- HOW TO COMPLETE THIS TASK: Lines from the beginning of the data below through the one containing "right shoulder: (407, 135)" are to be printed exactly as they appear.

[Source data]
************
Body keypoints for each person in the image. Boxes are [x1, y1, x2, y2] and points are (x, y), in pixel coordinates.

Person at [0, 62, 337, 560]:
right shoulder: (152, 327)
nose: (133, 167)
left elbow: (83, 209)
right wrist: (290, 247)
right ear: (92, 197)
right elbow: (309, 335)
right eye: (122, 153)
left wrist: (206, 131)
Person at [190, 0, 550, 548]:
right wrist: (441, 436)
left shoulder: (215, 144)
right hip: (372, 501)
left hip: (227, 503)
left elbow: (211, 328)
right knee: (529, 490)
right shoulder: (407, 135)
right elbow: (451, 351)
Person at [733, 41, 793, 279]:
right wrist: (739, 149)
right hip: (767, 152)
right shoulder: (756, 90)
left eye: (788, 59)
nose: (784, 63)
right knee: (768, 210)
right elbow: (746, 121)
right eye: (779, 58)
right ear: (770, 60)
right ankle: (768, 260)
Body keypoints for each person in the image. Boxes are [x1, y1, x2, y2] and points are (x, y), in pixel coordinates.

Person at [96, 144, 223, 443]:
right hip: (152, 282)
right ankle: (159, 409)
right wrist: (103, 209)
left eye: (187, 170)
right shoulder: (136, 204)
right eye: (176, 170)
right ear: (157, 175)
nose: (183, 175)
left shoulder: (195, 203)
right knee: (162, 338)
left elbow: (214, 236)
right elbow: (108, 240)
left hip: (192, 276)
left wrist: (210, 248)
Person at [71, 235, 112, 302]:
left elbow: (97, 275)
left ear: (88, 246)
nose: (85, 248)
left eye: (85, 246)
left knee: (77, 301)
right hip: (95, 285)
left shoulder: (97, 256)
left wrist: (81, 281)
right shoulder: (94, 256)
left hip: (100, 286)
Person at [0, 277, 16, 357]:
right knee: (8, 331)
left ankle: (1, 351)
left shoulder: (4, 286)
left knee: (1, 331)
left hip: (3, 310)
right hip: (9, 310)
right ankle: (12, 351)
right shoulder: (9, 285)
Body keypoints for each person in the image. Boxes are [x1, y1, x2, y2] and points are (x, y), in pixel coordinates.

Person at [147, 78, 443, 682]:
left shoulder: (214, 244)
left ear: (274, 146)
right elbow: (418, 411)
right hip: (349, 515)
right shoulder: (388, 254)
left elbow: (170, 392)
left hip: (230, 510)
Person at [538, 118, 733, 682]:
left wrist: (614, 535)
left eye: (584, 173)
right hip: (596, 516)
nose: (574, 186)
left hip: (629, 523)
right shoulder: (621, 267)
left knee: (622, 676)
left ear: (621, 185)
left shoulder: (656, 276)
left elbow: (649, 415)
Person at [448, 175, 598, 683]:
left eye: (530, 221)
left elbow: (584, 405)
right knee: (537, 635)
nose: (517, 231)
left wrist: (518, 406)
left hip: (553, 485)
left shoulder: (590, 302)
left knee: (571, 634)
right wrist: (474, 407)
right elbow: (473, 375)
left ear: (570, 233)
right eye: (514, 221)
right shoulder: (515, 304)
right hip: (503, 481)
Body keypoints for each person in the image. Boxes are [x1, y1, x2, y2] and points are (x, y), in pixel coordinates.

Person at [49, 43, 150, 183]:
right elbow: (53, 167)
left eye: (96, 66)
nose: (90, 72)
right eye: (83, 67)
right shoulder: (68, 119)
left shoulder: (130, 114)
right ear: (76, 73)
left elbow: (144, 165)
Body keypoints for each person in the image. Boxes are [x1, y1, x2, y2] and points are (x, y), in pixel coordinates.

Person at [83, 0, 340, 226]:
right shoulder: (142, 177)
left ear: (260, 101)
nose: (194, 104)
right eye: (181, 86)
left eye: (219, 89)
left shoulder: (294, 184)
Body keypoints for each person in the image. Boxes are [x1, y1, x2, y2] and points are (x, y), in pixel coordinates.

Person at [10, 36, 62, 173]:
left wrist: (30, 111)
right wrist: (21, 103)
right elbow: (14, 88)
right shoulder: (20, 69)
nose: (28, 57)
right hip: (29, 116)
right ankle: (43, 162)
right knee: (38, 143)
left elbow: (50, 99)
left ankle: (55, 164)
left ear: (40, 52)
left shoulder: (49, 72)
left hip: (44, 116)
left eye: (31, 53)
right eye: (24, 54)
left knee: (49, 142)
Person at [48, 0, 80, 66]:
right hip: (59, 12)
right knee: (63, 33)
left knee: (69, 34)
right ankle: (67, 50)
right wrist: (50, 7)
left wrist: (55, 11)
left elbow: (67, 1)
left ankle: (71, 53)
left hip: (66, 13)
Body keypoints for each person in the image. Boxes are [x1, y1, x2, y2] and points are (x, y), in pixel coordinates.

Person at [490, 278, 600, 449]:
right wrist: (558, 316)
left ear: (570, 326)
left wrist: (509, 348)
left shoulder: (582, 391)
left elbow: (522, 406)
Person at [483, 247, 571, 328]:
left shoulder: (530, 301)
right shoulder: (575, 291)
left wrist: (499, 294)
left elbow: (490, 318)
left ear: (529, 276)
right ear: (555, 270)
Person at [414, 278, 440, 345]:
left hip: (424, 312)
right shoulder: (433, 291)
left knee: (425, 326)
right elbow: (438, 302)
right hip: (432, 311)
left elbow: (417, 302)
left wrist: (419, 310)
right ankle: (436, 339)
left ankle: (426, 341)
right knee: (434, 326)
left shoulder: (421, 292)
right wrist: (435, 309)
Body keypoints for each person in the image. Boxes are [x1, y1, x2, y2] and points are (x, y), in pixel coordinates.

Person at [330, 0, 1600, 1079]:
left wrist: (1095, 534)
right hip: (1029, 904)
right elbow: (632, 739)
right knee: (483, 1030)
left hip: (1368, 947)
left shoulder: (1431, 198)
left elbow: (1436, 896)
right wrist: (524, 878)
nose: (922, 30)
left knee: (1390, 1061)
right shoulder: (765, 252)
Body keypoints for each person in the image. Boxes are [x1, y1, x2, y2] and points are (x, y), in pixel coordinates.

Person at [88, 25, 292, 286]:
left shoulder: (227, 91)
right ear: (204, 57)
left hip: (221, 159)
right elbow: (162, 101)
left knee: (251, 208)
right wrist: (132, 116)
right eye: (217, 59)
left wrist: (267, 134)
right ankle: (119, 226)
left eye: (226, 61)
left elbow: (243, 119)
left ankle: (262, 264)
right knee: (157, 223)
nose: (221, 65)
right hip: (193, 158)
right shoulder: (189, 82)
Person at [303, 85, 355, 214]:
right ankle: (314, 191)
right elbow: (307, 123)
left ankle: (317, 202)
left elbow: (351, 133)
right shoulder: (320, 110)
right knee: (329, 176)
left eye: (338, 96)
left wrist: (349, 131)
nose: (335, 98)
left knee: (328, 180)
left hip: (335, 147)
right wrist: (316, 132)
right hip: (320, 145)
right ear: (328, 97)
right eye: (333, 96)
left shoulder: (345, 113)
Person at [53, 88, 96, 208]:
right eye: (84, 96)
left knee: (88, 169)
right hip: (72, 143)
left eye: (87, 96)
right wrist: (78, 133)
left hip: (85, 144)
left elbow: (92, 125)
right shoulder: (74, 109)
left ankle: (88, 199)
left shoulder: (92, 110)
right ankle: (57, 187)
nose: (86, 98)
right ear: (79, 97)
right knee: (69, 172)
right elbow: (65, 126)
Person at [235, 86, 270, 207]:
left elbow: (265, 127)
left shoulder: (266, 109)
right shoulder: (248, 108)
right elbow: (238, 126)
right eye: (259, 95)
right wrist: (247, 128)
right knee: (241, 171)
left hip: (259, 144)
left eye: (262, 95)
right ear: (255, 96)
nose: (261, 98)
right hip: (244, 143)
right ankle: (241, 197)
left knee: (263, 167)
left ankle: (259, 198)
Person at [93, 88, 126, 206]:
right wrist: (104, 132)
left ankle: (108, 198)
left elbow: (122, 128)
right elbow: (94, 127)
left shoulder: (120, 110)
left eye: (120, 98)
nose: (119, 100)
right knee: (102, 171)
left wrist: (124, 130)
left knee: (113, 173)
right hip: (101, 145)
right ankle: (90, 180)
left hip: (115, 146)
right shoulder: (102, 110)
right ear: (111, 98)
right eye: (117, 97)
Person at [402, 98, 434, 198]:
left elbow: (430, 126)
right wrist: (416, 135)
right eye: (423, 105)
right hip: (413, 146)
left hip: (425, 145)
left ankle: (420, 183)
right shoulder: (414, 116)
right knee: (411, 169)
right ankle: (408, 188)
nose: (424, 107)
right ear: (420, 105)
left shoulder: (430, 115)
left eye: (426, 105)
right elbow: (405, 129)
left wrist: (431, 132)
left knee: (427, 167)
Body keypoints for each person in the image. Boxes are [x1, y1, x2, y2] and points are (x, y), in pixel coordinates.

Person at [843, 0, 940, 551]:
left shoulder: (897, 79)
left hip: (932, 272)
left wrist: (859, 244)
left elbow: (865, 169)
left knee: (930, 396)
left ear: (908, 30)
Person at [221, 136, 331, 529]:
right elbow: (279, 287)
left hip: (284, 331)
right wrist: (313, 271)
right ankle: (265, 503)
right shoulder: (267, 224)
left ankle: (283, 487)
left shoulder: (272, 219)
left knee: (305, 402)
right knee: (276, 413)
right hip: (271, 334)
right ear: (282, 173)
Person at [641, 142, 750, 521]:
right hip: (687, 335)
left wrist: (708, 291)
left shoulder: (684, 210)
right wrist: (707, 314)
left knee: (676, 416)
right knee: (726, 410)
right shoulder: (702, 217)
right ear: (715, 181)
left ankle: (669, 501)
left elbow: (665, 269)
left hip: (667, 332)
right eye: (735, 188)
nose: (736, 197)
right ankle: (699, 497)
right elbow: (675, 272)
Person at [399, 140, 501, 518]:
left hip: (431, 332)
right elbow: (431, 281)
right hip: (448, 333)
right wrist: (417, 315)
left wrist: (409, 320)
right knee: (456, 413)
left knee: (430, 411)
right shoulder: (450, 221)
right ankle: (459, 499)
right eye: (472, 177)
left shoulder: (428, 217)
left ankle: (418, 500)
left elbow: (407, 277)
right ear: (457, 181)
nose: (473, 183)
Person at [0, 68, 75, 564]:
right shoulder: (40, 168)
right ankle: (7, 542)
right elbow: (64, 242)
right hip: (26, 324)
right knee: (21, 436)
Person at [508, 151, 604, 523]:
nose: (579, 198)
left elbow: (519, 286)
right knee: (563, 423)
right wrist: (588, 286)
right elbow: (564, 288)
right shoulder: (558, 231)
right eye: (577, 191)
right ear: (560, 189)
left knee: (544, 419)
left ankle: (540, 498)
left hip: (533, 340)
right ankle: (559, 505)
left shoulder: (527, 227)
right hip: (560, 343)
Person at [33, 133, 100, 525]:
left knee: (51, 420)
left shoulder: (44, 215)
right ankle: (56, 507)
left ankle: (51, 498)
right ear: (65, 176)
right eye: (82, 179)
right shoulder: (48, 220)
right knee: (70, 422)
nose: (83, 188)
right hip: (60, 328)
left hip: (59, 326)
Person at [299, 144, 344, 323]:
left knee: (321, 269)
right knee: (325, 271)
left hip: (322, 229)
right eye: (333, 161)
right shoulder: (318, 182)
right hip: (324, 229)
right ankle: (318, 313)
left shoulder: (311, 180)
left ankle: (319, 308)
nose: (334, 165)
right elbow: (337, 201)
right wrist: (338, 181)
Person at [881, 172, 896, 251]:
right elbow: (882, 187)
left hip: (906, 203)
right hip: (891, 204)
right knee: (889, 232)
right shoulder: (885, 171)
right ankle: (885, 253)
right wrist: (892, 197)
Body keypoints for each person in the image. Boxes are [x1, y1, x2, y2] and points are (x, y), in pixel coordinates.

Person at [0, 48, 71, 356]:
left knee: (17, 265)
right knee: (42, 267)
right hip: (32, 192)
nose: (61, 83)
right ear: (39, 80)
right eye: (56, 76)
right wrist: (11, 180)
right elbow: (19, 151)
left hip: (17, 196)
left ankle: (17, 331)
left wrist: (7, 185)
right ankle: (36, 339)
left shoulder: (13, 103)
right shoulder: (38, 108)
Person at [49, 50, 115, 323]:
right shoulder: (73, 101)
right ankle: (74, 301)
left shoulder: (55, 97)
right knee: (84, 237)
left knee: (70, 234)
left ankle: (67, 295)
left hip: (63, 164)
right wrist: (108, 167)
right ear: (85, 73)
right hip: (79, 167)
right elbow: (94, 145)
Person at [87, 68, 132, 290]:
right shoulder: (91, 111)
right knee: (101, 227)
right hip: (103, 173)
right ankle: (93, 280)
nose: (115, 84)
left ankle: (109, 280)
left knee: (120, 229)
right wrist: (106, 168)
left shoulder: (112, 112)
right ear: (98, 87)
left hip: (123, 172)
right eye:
************
- SOLUTION BELOW:
Body keypoints for each person in the image. Boxes are [x1, y1, x2, y2] and points are (x, y), in pixel coordinates.

Person at [0, 62, 337, 560]:
right shoulder: (152, 327)
nose: (133, 167)
left elbow: (83, 209)
right wrist: (290, 247)
right ear: (92, 197)
right elbow: (309, 335)
right eye: (122, 153)
left wrist: (206, 131)
Person at [190, 0, 550, 548]:
right wrist: (441, 436)
left shoulder: (215, 144)
right hip: (372, 501)
left hip: (227, 503)
left elbow: (211, 328)
right knee: (529, 490)
right shoulder: (407, 135)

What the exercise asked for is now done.